В принципе – это чаемое царство свободы, демократии и верховенства закона. Приблизительно ясен и новый класс-гегемон – европеизированный новый средний класс. Но на стадии «фазового перехода» — для повышения социально-политической управляемости – необходима будет стадия «либерально-революционной» диктатуры. И будущие вожди и рыцари революции требуют от своих скальдов и менестрелей лиро-эпического обоснования свой исторической правоты, а также, что не менее важно — перманентного элиминирования (упреждающего уничтожения) морального авторитета правозащитников, кои их методов заведомо не одобрят…

И теперь уже проясняя всё до точки. Либерал, готовый, находясь в оппозиции санкционировать  морально, а находясь у власти – и политически, авторитарные и полицейские меры против противников, – это не «фашист», но революционер.
Хотите – либеральный революционер, хотите – революционер буржуазный или мелкобуржуазный…

Либерально-революционная диктатура – это не когда не сажают за «разжигание», это когда «разжиганием» называют не выпады против ислама или мигрантов, но призывы к «радикальной социальной справедливости», к национализациям и обобществлению священной коровы всех российских партий — «отечественного товаропроизводителя» [смотрите мой фрагмент про Дрейфуса].

Любой, заставший эпоху революции, отлично понимает тех, кто сражается с контрреволюцией, непрерывно и без устали атакующей революционеров.
Любой, той революции сочувствующей, был либо согласен с политикой «революционной целесообразности» (в условиях «разрыва легальности» ей  исторически противополагается только лишь «революционная нецелесообразность») и подавления контрреволюции, либо причиной неудача и  поражений считает именно мендальничанье с гадами…

Точно также, любой хоть краем заставший эпоху большевизма, совершенно естественным считает национализацию и даже захват частных предприятий работниками и «революционным народом», будь-то Италия-1922 или Чили-1973, пусть он лично и не согласен с таким подходом.
Поэтому полагать такую антиприватизацию эсхатологическим катаклизмом он не будет. Для него куда ужасней может быть индонезийская резня осени 1965 года, когда после провала левого переворота, свыше миллиона коммунистов и китайской диаспоры были уничтожены фактически холодным оружием (и никаких международных трибуналов)…

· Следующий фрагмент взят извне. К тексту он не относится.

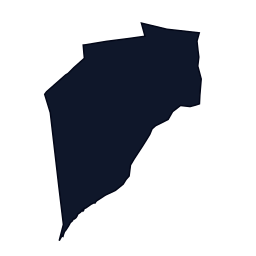 Atar, Adrar, Mauritania, rotated 352°
{"feature_id": "47542326B12791497255333", "entity_name": "Atar", "entity_type": "district", "adm_level": 2, "iso_a3": "MRT", "parent_name": "Mauritania", "parent_adm1": "Adrar", "projection": "albers", "projection_center": [-13.574, 20.45], "detail": "fine", "context": "isolated", "style": "filled", "palette": "ink", "viewbox_px": 256, "rotation_deg": 352, "n_neighbors": 0, "source": "geoboundaries", "source_scale": "gbopen_adm2", "svg_char_len": 1081}
<svg xmlns="http://www.w3.org/2000/svg" viewBox="0 0 256 256"><g transform="rotate(352 128 128)"><path d="M44.2,230.0L46.7,226.7L47.8,225.8L48.5,226.3L49.1,224.8L50.8,221.6L51.8,220.9L55.4,216.8L57.7,213.7L60.1,212.1L60.6,211.2L61.7,210.2L62.2,210.6L63.9,209.6L65.0,208.4L66.3,206.3L68.6,205.1L69.2,204.8L69.8,204.3L70.3,203.8L70.8,203.2L71.1,203.7L71.4,203.2L71.8,202.8L71.9,203.3L72.2,203.7L72.7,203.1L73.6,201.3L74.3,201.5L75.3,201.2L80.7,198.4L83.6,197.4L84.9,197.7L85.3,197.1L86.7,195.8L95.2,191.8L96.6,191.2L106.9,188.0L115.4,182.9L118.9,178.7L122.4,175.7L125.3,165.0L129.1,160.3L129.9,159.3L139.8,148.0L144.6,142.3L148.7,137.3L151.7,132.2L155.6,129.6L168.9,125.1L174.4,118.0L183.1,113.0L192.4,115.4L198.2,114.7L202.1,114.0L203.7,105.6L207.3,89.7L205.7,76.4L208.0,67.6L208.1,60.9L208.4,51.5L211.8,43.7L180.2,35.6L155.9,26.0L157.6,39.5L142.0,39.5L118.8,39.2L97.0,39.7L95.2,39.6L94.7,48.5L94.6,51.1L94.5,52.9L82.5,60.9L82.4,61.0L76.2,65.7L73.6,66.8L52.5,80.7L50.2,83.0L53.2,102.0L51.4,175.2L50.6,214.6L44.2,230.0Z" fill="#0f172a" stroke="#020617" stroke-width="1.5"/></g></svg>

Для пиночетовщины не надо придумывать термин «либерал-фашист», ибо есть апробированные обозначения: правоконсервативный или правый радикализм. Для художественности можно добавлять: в форме «социал-дарвинизма» и «социал-расизма».

Поэтому я предлагаю отказаться от неточного термина «фашистский либерализм» («либерал-фашизм»), заменив его, по обстоятельствам, либо вышепредложенными, либо, с учетом исторической динамики, понятиями «либеральный революционер» и «антифеодальная буржуазная диктатура».